OpenTelemetry for Go: Measuring overhead costs

coroot.com

129 points by openWrangler 15 days ago


sa46 - 15 days ago

Funny timing—I tried optimizing the Otel Go SDK a few weeks ago (https://github.com/open-telemetry/opentelemetry-go/issues/67...).

I suspect you could make the tracing SDK 2x faster with some cleverness. The main tricks are:

- Use a faster time.Now(). Go does a fair bit of work to convert to the Go epoch.

- Use atomics instead of a mutex. I sent a PR, but the reviewer caught correctness issues. Atomics are subtle and tricky.

- Directly marshal protos instead of reflection with a hand-rolled library or with https://github.com/VictoriaMetrics/easyproto.

The gold standard is how TiDB implemented tracing (https://www.pingcap.com/blog/how-we-trace-a-kv-database-with...). Since Go purposefully (and reasonably) doesn't currently provide a comparable abstraction for thread-local storage, we can't implement similar tricks like special-casing when a trace is modified on a single thread.

reactordev - 15 days ago

Mmmmmmm, the last 8 months of my life wrapped into a blog post but with an ad on the end. Excellent. Basically the same findings as me, my team, and everyone else in the space.

Not being sarcastic at all, it’s tricky. I like that the article called out eBPF and why you would want to disable it for speed but recommends caution. I kept hearing from executives a “single pane of glass” marketing speak and I kept my mouth shut about how that isn’t feasible across the entire organization. Needless to say, they didn’t like that non-answer and so I was canned. What an engineer cared about is different from organization/business metrics and often the two were confused.

I wrote a lot of great otel receivers though. VMware, Veracode, Hashicorp Vault, GitLab, Jenkins, Jira, and the platforms itself.

jeffbee - 15 days ago

I feel like this is a lesson that unfortunately did not escape Google, even though a lot of these open systems came from Google or ex-Googlers. The overhead of tracing, logs, and metrics needs to be ultra-low. But the (mis)feature whereby a trace span can be sampled post hoc means that you cannot have a nil tracer that does nothing on unsampled traces, because it could become sampled later. And the idea that if a metric exists it must be centrally collected is totally preposterous, makes everything far too expensive when all a developer wants is a metric that costs nothing in the steady state but can be collected when needed.

coxley - 15 days ago

The OTel SDK has always been much worse to use than Prometheus for metrics — including higher overhead. I prefer to only use it for tracing for that reason.

Thaxll - 15 days ago

Logging, metrics and traces are not free, especially if you turn them on at every requests.

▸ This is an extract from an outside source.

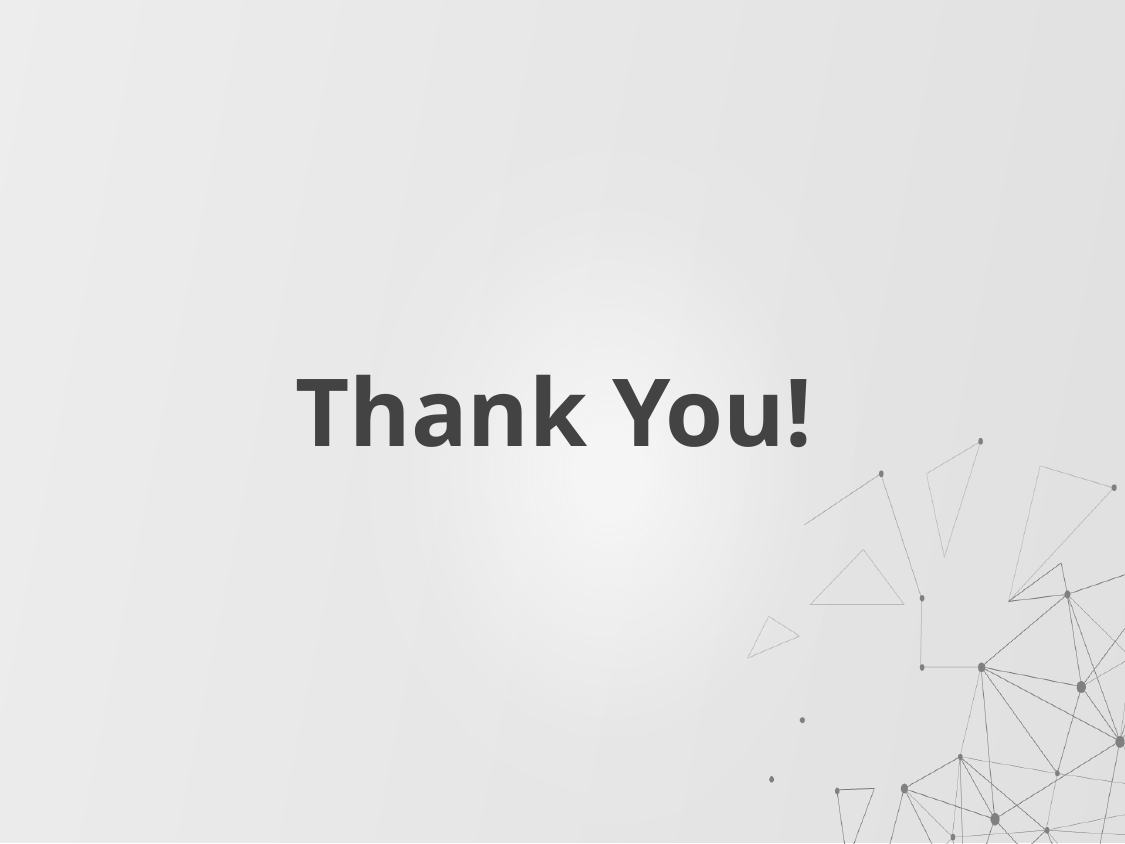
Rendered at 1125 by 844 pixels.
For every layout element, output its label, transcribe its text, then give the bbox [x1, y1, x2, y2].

title Thank You! [233, 341, 875, 458]
picture [0, 0, 1125, 844]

Tracing every http 200 at 10k req/sec is not something you should be doing, at that rate you should sample 200 ( 1% or so ) and trace all the errors.

nfrankel - 14 days ago

I have a talk on OpenTelemetry that I regularly present at conferences. After it, I often get the question: "But what's the performance overhead?". In general, I answer by another question: "Is it better to go fast blindfolded or slightly slower with full visibility?". Then I advise the person to do their own performance test in their specific context.

I'm very happy somebody took the time to measure it.

dmoy - 15 days ago

Not on original topic, but:

I definitely prefer having graphs put the unit at least on the axis, if not in the individual axis labels directly.

I.e. instead of having a graph titled "latency, seconds" at the top and then way over on the left have an unlabeled axis with "5m, 10m, 15m, 20m" ticks...

I'd rather have title "latency" and either "seconds" on the left, or, given the confusion between "5m = 5 minutes" or "5m = 5 milli[seconds]", just have it explicitly labeled on each tick: 5ms, 10ms, ...

Way, way less likely to confuse someone when the units are right on the number, instead of floating way over in a different section of the graph

vanschelven - 15 days ago

The article never really explains what eBPF is -- AFAIU, it’s a kernel feature that lets you trace syscalls and network events without touching your app code. Low overhead, good for metrics, but not exactly transparent.

It’s the umpteenth OTEL-critical article on the front page of HN this month alone... I have to say I share the sentiment but probably for different reasons. My take is quite the opposite: most value is precisely in the application (code) level so you definetly should instrument... and then focus on Errors over "general observability"[0]

[0] https://www.bugsink.com/blog/track-errors-first/

otterley - 15 days ago

Out of curiosity, does Go's built-in pprof yield different results?

The nice thing about Go is that you don't need an eBPF module to get decent profiling.

Also, CPU and memory instrumentation is built into the Linux kernel already.

- 15 days ago
[deleted]
jiggawatts - 14 days ago

A standard trick is to only turn on detailed telemetry from a subset of identical worker VMs or container instances.

Sampling is almost always sufficient for most issues, and when it’s not, you can turn on telemetry on all nodes for selected error levels or critical sections.

baalimago - 14 days ago

What's the performance drop on Prometheus?